Thursday, February 20, 2014

The meaning of the Cross in our life.( Bishop Alexander (Mileant) )

As we have seen, the apostles taught that all the blessings of this life and in the life to come are the direct result of the suffering on the Cross of the incarnate Son of God. These blessings extend not only to mankind but also to all of nature and even the entire universe, which will be renewed on the day of the general resurrection.

For us the most important blessing of the redemptive death and resurrection of Christ is the gift of a new life in Christ — the ability to live spiritually, to perfect oneself and become likened to God. All this is referred to in the Scriptures as becoming a new man or new creation. Before Christ, man was unable to lead a true spiritual life and was a prisoner of his corporal, often sinful desires. The blessings of redemption inspire new thoughts, a new outlook on life. Redemption exposes the emptiness and vanity of our earthly existence and reveals how joyful and wonderful is the life to come. The grace of the Holy Spirit constantly helps us on the way to our ultimate goal. It replaces the feeling of oppression and bitterness with lightness and inner peace; the thirst for vile pleasures with the sweetness of a relationship with God; sickly self-love with a noble desire to do good.

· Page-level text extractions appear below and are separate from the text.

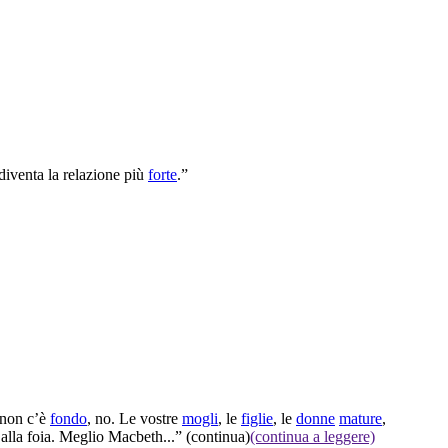
diventa la relazione più
forte
.”
non c’è
fondo
, no. Le vostre
mogli
, le
figlie
, le
donne
mature
,
alla foia. Meglio Macbeth...”
(continua)
(continua a leggere)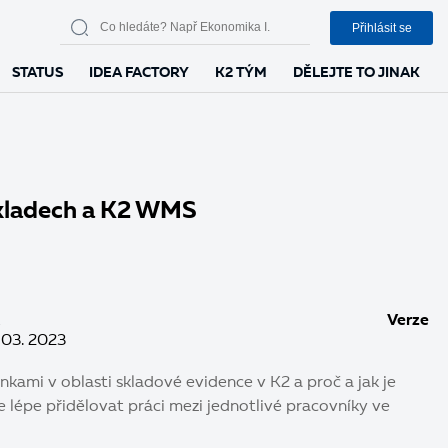
Přihlásit se
STATUS
IDEA FACTORY
K2 TÝM
DĚLEJTE TO JINAK
skladech a K2 WMS
Verze
 03. 2023
nkami v oblasti skladové evidence v K2 a proč a jak je
e lépe přidělovat práci mezi jednotlivé pracovníky ve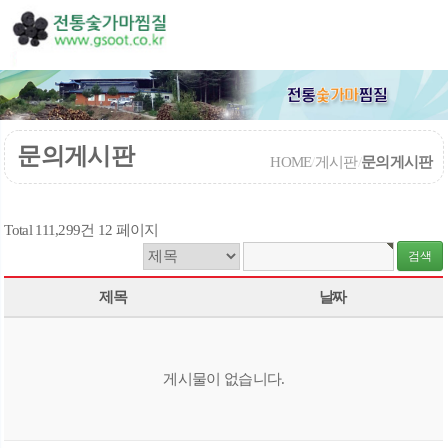
문의게시판
HOME
/
게시판
/
문의게시판
Total 111,299건
12 페이지
제목
날짜
게시물이 없습니다.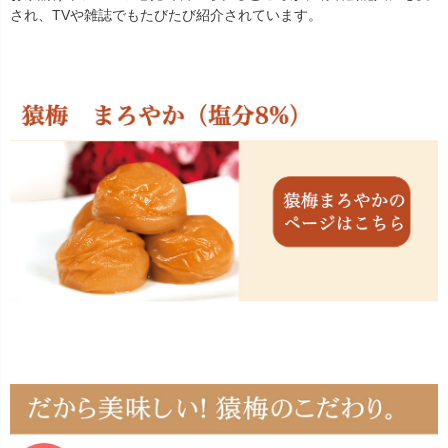
され、TVや雑誌でもたびたび紹介されています。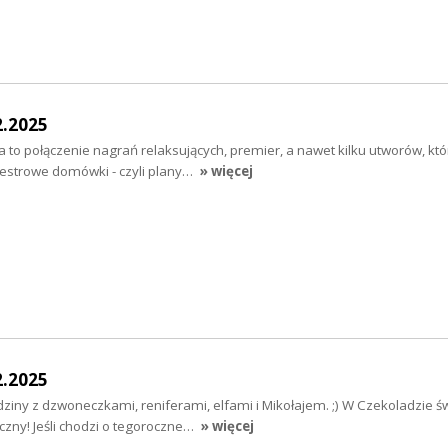
2.2025
to połączenie nagrań relaksujących, premier, a nawet kilku utworów, któ
estrowe domówki - czyli plany…
» więcej
2.2025
iny z dzwoneczkami, reniferami, elfami i Mikołajem. ;) W Czekoladzie ś
czny! Jeśli chodzi o tegoroczne…
» więcej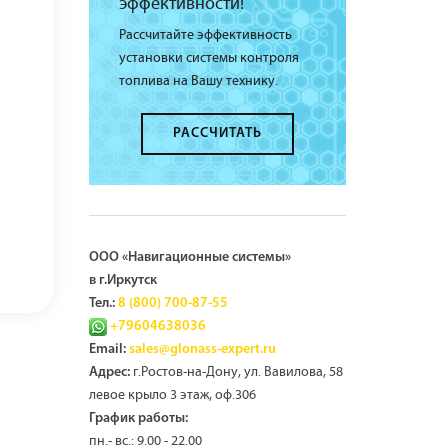
эффективности!
Рассчитайте эффективность
установки системы контроля
топлива на Вашу технику.
РАССЧИТАТЬ
ООО «Навигационные системы»
в г.Иркутск
Тел.:
8 (800) 700-87-55
+79604638036
Email:
sales@glonass-expert.ru
г.Ростов-на-Дону, ул. Вавилова, 58
Адрес:
левое крыло 3 этаж, оф.306
График работы:
пн.- вс.: 9.00 - 22.00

Of course, any kind of growth and perfection demands personal effort as well. God leads and helps us and gives us all the tools to succeed, but constancy and struggle are necessary ingredients to become virtuous. These difficulties, both outer and inner, are called personal "crosses." Every Christian has to carry his personal cross if he wants to participate in his victory over evil. Salvation consists of two parts: the objective part already accomplished by Jesus Christ on the Cross, and the subjective part which consists of a personal effort to become a true Christian. About this second aspect of salvation, Jesus says: "He who follows after Me [wants to be My disciple] but does not take his cross, is not worthy of Me" (Matt. 10:38). There is nothing bleak in this carrying of one's personal cross. The Apostles, in talking about a Christian's struggle, comforted themselves and others with the words: "The sufferings of this present time are not worthy to be compared with the glory which shall be revealed in us" (Rom. 8:17). And the more a Christian shares in Christ's sufferings, the more he will share in His glory.

A few words about the sign of the cross. Before Christ, the cross was an instrument of the cruelest punishment, and a symbol of horror. After His sufferings, it became the sign of the victory of good over evil and of life over death; it became the reminder of the limitless love of God and a source of happiness. The incarnate Son of God sanctified the cross with His blood and made it the carrier of His blessings and holiness. Because of these properties, the sign of the cross became an essential component of Christian life since apostolic times, used in all Church services and private prayers. For instance, water is blessed and becomes holy with the sign of the cross, and bread and wine are transformed into the Body and Blood of Christ; in summary, all Sacraments acquire their spiritual power through the sign of the cross. As flies cannot tolerate flame, so demons cannot stand the presence of the cross. The sign of the cross protects a Christian from accidents and misfortunes and attracts God's help to him. That is why Orthodox Christians revere the cross so much, bless themselves with the sign of the cross, wear a cross on their chest and adorn their homes and churches with crosses.